Games

NRW: Regierungsparteien wollen Gamesbranche stärken

Die Fraktionen von CDU und FDP im Landtag von NRW wollen mit einem gemeinsamen Antrag die Gamesbranche insgesamt, aber vor allem auch im bevölkerungsreichsten Bundesland stärken. Auch der Einsatz von Games im Schulunterricht soll geprüft werden.

13.09.2018 07:46 • von
CDU und FDP bringen einen Antrag in den Landtag NRWs ein, der die Gamesbranche im Bundesland weiter fördern soll (Bild: Bildarchiv des Landtags Nordrhein-Westfalen/Bernd Schälte)

Schon jetzt zählt Nordrhein-Westfalen zu den wichtigsten Standorten der deutschen Gamesbranche. Geht es nach Willen der NRW-Landtagsfraktionen von CDU und FDP ist das Ziel aber noch lange nicht erreicht. Die beiden Regierungsparteien brachten jetzt gemeinsam den Antrag "Nordrhein-Westfalen zum Games-Standort Nummer 1 machen" ein. Dieser sieht vor, dass der Landtag des bevölkerungsreichsten Bundeslandes die hohe Bedeutung der Gamesbranche für NRW feststellt und dass neben regulatorischen Maßnahmen zum Jugendmedienschutz auch die Medienkompetenz wichtig für den sicheren Umgang mit digitalen Medien ist. Weiterhin soll der Landtag den engen Austausch mit der Branche begrüßen, dass die Landesregierung die Rahmenbedingungen für die Gamesbranche verbessert und dass die Verdoppelung der Fördersummen über die Film- und Medienstiftung angekündigt wurde.

Entscheidend für die Branche ist jedoch der Forderungskatalog, den die Antragsteller aufgestellt haben und den der Landtag bei der Landesregierung einfordern soll. Darin finden sich Punkte, die der Gamesbranche in Deutschland insgesamt zu Gute kommen. Beispielsweise soll sich die Landesregierung NRWs gegenüber dem Bund für Einführung und Übernahme einer Gamesförderung stark machen. Auch soll sie Anpassungen des Jugendschutzgesetzes in Abstimmung mit dem Jugendmedienschutz-Staatsvertrag auf Bundesebene begleiten.

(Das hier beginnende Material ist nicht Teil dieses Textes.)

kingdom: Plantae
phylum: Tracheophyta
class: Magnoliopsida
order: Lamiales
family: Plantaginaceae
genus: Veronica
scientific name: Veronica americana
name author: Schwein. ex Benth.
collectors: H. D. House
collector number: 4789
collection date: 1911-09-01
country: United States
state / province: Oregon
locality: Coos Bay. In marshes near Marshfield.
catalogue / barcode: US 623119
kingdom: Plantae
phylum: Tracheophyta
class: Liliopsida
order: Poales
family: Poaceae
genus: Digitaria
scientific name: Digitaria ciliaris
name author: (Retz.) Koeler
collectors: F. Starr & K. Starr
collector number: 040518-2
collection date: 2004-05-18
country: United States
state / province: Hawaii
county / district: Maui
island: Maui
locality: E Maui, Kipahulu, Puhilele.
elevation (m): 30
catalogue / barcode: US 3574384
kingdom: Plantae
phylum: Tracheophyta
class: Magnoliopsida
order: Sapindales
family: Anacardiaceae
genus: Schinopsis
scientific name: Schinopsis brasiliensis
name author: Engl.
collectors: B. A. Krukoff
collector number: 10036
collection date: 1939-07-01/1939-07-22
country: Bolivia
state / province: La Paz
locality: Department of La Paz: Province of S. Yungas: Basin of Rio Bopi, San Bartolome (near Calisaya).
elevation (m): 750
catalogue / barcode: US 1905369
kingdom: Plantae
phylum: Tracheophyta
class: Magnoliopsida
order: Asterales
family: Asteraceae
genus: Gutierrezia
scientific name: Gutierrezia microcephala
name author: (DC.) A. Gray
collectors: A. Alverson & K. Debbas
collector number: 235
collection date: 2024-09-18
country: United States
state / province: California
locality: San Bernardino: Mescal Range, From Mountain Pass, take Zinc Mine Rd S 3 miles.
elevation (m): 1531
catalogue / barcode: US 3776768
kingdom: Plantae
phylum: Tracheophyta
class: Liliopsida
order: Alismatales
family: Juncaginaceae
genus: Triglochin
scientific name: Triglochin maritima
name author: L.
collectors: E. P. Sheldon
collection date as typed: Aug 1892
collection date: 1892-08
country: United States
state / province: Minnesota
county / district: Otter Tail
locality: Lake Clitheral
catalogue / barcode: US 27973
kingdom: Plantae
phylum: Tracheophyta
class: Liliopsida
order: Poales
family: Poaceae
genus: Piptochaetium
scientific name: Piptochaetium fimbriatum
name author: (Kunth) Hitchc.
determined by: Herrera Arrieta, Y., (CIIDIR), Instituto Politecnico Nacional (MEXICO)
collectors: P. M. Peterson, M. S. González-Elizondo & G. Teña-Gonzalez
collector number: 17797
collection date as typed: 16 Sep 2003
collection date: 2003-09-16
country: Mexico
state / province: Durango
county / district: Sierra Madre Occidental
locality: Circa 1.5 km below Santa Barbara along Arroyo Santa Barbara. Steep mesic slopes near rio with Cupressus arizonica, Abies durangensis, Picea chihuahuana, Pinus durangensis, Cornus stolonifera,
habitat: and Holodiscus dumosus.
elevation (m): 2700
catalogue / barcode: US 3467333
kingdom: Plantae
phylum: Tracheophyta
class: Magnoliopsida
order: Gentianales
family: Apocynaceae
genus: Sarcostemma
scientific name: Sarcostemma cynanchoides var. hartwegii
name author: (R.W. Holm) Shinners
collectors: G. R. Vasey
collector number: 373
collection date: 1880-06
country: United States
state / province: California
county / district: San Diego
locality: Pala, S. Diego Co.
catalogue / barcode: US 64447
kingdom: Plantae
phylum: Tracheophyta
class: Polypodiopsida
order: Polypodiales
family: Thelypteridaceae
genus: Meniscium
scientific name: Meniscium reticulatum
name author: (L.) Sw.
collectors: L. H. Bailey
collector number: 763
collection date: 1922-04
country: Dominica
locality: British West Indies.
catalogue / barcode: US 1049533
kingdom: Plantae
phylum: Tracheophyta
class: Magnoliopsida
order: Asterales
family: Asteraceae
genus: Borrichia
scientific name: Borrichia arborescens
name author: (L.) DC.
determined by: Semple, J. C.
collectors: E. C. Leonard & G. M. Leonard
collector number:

Die meisten Forderungen zielen jedoch auf eine Stärkung des Gamesstandortes NRW ab. So soll der Aufbau eines Kompetenzzentrums geprüft werden sowie der Bedarf nach zusätzlichen Studienplätzen und zertifizierten Berufsabschlüssen. Konkret soll auch das Mediennetzwerk.NRW als Anlaufstelle der Branche weiterentwickelt werden. Nachwuchs und Gründer sollen weiter durch die Film- und Medienstiftung gefördert werden. Ebenso sollen wissenschaftliche Erkenntnisse über den eSport gefördert werden. Und last not least soll die Landesregierung prüfen, in welcher Form geeignete Games altersgemäß im Schulunterricht für das Lehren und Lernen genutzt werden können.

Der Antrag wird voraussichtlich als Tagesordnungspunkt 20 in der 34. Sitzung des Landtags am 19. September beraten und soll an den Ausschuss für Kultur- und Medien sowie den Ausschuss für Digitalisierung und Innovation und den Sportausschuss überwiesen werden. Die abschließende Beratung und Abstimmung soll dann nach Vorlage einer Beschlussempfehlung durch den Ausschuss für Kultur- und Medien erfolgen.